There's a war going on over the corpses of Amazon zombie ants

The zombie apocalypse is at hand. Hollywood knows it, scientists know it, and  you should know it too. By now the news of a fungus which stalks, kills, and then zombie mind-controls the undead bodies of Amazonian ants is a well-known and horrific reality. At the beating heart of this phenomenon is Penn State's David Hughes, the expert on all things zombified.

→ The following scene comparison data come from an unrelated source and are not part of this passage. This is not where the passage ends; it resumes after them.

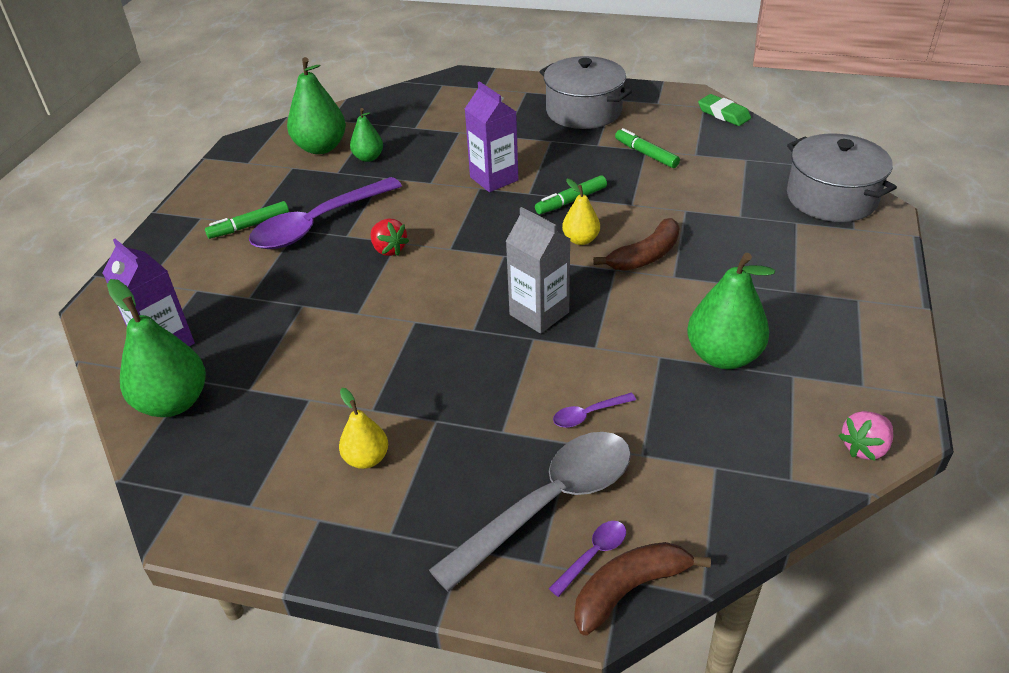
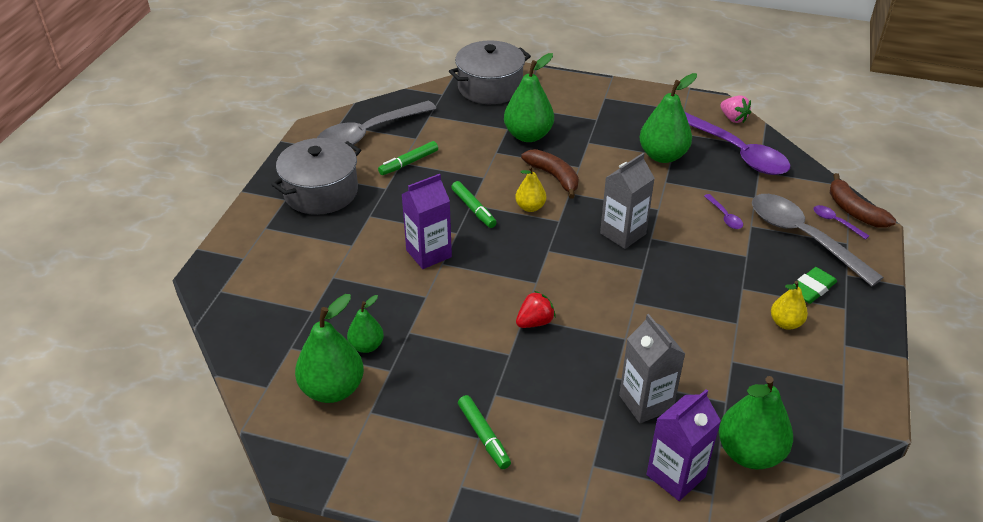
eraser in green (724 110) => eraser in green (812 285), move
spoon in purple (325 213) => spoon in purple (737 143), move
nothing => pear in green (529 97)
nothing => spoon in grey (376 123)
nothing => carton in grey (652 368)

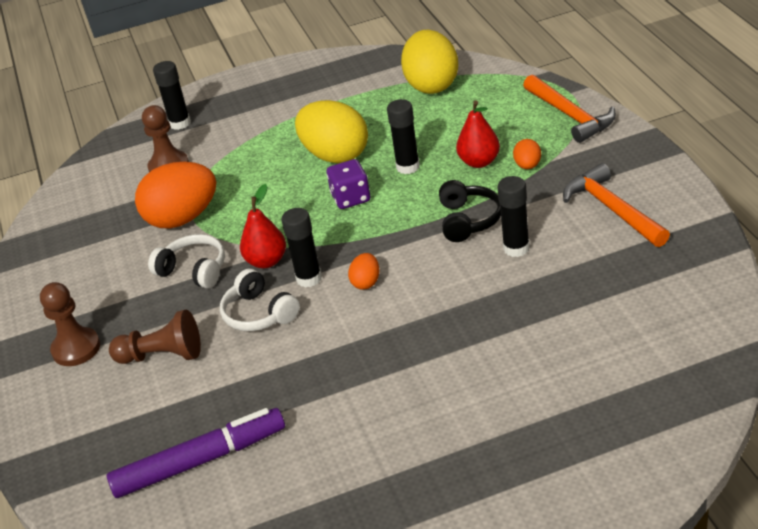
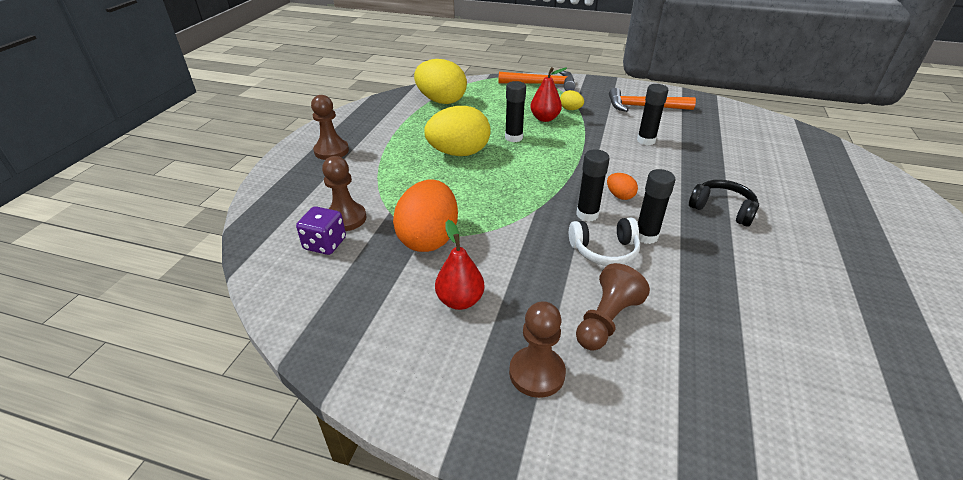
glue stick in black (172 95) => glue stick in black (656 206), move
egg in orange (527 154) => egg in yellow (572 100)
dice in purple (348 184) => dice in purple (321 230), move
headphones in black (470 211) => headphones in black (724 203), move
pear in red (263 226) => pear in red (459 265), move
headphones in white (186 261) => nothing
marker in purple (196 453) => nothing
nothing => pawn in brown (330 127)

"I was always taken with social insects, the idea of the collective. And then immediately I became interested in how parasites break into that collective, and break it down. It's the intersection between this beautifully orchestrated biology and something that's trying to smash it that interests me." — David Hughes
Hughes' somewhat unique take on the creation of undead hordes is something that has allowed him to become an expert in the field of zombification. Hollywood regularly taps him for knowledge of the creepiest kind. And he's recently been involved in the discovery of a third player in the ants vs fungus battle for corpses. Hughes recently reported that a heretofore-unnamed second type of fungus has targeted Ophiocordyceps (the zombie-making fungus) as its own source of parasitic activity.
Ophiocordyceps still turns ants into zombies, taking over their brains and directing them to a nice location to die for the glory of fungal growth. But then, just before the fungus releases its spores upon an ever-growing number of ant victims, a second fungus castrates Ophiocordyceps. This fungus, called a hyperparasite, then reproduces in Ophiocordyceps' stead and so a full-blown ant pandemic is prevented.
We can only hope that something similar could be synthesized in the event of a human-borne fungal zombie outbreak. Without such a limiting factor, cities would be overrun, the zombie apocalypse would well and truly have arrived, and humanity would be doomed. It's not paranoia, it's science.